At its 303rd MPC meeting, the Committee voted to keep the Monetary Policy Rate (MPR) unchanged at 27.0%. Other major policy parameters were also retained: the Cash Reserve Ratio (CRR) at 45.0% for Deposit Money Banks, 16.0% for Merchant Banks, and 75.0% for non-TSA public sector deposits and Liquidity Ratio held at 30.0%. However, the asymmetric corridor was adjusted to +50bps/–450bps around the MPR (from +250bps/–250bps previously). The overall decision reflects the Committee’s confidence in current macroeconomic momentum, underpinned by a sustained disinflation trend, a stable foreign exchange market, and higher external reserve buffers.

The corridor adjustment is expected to incentivise banks to extend more credit to the real sector, as the lower Standing Deposit Facility (SDF) rate reduces the appeal of keeping idle liquidity with the CBN.

Looking ahead, maintaining the policy rate is expected to consolidate earlier monetary gains and support inflation moderation toward the 15.00% short-term target, while preserving exchange rate stability and strengthening domestic economic activity. For the financial market, we expect yields to continue trending downward in the fixed income space, reinforcing the prevailing bullish sentiment. Meanwhile, in the equities market, mixed sentiment is likely to persist.

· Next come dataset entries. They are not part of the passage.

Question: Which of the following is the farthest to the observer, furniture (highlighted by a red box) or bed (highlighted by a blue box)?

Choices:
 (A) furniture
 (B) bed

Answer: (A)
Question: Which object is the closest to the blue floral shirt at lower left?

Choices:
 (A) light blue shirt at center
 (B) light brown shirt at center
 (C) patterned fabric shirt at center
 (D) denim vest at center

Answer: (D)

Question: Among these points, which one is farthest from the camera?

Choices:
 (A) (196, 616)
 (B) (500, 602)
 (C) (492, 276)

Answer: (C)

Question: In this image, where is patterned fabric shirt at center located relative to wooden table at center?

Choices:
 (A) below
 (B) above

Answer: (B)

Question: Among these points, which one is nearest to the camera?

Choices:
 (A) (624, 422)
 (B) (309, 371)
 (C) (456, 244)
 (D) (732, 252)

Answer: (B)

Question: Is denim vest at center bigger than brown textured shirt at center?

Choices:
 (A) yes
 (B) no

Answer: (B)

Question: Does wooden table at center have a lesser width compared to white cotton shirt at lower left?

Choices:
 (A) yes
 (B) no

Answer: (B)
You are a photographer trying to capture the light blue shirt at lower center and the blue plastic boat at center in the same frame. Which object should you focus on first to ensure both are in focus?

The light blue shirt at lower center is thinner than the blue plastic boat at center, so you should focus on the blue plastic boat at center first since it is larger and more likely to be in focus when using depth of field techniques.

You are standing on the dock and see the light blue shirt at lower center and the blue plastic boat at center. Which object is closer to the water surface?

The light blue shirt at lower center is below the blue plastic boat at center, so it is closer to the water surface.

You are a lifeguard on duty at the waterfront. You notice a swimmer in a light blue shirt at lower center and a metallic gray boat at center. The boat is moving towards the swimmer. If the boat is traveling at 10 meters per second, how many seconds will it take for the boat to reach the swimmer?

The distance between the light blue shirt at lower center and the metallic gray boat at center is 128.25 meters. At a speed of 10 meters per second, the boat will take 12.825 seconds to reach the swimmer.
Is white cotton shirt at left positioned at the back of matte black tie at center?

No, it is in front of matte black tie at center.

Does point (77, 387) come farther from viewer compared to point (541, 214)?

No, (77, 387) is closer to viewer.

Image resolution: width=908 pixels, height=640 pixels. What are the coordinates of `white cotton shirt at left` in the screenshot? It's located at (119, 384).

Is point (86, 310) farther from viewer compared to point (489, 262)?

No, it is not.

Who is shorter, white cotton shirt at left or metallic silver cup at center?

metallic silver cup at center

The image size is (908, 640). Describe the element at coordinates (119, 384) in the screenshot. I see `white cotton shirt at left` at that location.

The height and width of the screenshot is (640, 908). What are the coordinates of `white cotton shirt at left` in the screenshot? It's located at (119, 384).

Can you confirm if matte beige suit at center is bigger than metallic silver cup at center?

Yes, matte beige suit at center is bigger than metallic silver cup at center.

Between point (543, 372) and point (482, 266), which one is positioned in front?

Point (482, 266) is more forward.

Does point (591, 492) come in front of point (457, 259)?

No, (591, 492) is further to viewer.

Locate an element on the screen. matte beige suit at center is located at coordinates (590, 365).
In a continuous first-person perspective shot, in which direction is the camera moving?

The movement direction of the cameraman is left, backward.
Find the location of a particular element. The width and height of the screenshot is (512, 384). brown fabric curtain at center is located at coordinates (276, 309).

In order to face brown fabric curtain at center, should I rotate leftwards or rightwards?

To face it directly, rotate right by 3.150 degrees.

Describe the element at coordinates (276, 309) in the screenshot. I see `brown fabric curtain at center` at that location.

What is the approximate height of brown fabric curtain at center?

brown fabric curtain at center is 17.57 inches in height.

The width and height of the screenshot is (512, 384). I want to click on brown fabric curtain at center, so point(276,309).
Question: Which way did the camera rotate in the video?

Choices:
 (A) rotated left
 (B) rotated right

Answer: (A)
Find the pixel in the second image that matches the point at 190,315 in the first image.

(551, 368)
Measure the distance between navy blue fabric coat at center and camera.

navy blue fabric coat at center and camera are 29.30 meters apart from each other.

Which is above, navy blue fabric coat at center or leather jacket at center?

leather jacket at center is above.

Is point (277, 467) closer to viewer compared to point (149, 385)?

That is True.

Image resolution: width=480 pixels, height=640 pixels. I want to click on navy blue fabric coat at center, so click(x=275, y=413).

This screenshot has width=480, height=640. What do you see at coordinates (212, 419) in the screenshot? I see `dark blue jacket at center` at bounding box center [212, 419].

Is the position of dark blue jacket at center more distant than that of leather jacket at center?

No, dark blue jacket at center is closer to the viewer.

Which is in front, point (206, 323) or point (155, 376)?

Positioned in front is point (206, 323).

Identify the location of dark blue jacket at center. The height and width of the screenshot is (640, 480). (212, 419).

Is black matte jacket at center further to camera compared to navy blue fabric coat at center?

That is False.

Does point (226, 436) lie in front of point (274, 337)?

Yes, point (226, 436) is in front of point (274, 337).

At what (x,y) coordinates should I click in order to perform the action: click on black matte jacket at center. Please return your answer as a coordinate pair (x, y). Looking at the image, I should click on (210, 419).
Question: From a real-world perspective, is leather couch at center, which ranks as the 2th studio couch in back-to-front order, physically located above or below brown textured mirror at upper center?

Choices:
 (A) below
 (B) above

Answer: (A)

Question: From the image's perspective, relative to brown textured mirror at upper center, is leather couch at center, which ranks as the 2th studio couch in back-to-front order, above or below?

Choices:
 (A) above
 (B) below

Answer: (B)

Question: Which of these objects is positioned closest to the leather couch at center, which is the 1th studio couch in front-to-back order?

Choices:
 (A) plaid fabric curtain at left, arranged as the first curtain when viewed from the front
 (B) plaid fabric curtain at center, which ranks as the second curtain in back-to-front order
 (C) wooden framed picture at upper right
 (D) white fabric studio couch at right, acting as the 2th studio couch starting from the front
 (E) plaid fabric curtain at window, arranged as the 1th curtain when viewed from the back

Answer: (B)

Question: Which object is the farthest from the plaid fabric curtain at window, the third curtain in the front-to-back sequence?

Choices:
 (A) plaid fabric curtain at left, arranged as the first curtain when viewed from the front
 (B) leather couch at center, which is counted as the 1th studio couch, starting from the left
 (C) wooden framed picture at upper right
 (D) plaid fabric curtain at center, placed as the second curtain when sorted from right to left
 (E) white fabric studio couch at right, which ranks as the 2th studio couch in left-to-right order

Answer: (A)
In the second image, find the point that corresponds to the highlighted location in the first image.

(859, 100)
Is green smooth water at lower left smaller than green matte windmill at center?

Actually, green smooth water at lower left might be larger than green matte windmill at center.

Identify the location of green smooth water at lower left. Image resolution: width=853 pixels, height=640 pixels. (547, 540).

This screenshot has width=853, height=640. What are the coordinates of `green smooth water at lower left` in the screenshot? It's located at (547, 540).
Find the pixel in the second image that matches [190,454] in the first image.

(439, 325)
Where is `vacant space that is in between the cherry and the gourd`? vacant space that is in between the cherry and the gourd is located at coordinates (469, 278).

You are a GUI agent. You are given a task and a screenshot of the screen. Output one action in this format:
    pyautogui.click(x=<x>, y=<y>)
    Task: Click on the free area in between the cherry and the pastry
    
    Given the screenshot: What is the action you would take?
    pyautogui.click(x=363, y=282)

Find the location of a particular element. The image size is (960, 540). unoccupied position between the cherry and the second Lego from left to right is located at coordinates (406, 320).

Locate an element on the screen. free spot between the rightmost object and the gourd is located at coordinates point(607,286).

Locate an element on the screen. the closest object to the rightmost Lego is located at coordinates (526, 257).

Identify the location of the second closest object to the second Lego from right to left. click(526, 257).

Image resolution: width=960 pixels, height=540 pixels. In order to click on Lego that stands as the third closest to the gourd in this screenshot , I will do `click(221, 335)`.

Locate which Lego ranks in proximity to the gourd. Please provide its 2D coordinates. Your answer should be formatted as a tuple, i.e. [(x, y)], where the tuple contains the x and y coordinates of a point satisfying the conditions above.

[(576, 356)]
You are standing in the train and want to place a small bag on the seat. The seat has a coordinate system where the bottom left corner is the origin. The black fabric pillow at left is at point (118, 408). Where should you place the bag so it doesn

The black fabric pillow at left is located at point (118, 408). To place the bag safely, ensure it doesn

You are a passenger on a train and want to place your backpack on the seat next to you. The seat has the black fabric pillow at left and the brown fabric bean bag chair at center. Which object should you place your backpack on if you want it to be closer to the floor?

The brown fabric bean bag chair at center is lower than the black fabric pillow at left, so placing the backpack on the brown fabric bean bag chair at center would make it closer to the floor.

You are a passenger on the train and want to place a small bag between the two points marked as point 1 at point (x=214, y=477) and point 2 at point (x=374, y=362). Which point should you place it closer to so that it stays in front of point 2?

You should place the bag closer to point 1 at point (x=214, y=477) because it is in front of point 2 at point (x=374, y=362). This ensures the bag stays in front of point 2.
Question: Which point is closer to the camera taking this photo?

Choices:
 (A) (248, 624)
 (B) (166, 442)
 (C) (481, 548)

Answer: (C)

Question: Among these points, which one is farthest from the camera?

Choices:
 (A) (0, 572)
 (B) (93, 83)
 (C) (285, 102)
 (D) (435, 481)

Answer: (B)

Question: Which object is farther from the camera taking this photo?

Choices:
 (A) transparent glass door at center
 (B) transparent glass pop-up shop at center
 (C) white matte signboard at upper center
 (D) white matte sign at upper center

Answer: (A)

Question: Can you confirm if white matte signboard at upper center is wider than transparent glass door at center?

Nigeria’s PMI Hits 2025 High, Marking 12 Consecutive Months of Expansion

According to the Central Bank of Nigeria (CBN) Purchasing Managers’ Index (PMI), shows that Nigeria’s economy expanded for the twelfth consecutive month in November 2025, with the PMI rising to 56.4 points from 55.4 points in October, a +1.8% MoM increase and the highest reading this year. The growth was broad-based, led by the agriculture at 58.2 points, Services at 56.8 points, and Industry at 54.2 points. Out of the 36 subsectors, 29 recorded expansions, with water supply, sewerage and waste management (65.6 points), transportation equipment (65.3 points) and Forestry (64.6 points) leading the gains, while only 7 subsectors contracted (an improvement from 11 in October), with paper products reporting the highest decline at 42.5 points. This performance underscores stronger manufacturing output, steady business activity, resilient demand and favourable agricultural conditions. Looking ahead, we expect sectoral expansion to persist, supported by improving macroeconomic fundamentals majorly from moderating inflation and a more stable exchange-rate. The recent policy corridor adjustment is expected to encourage banks to extend more credit to the real sector, sustaining growth momentum across industries.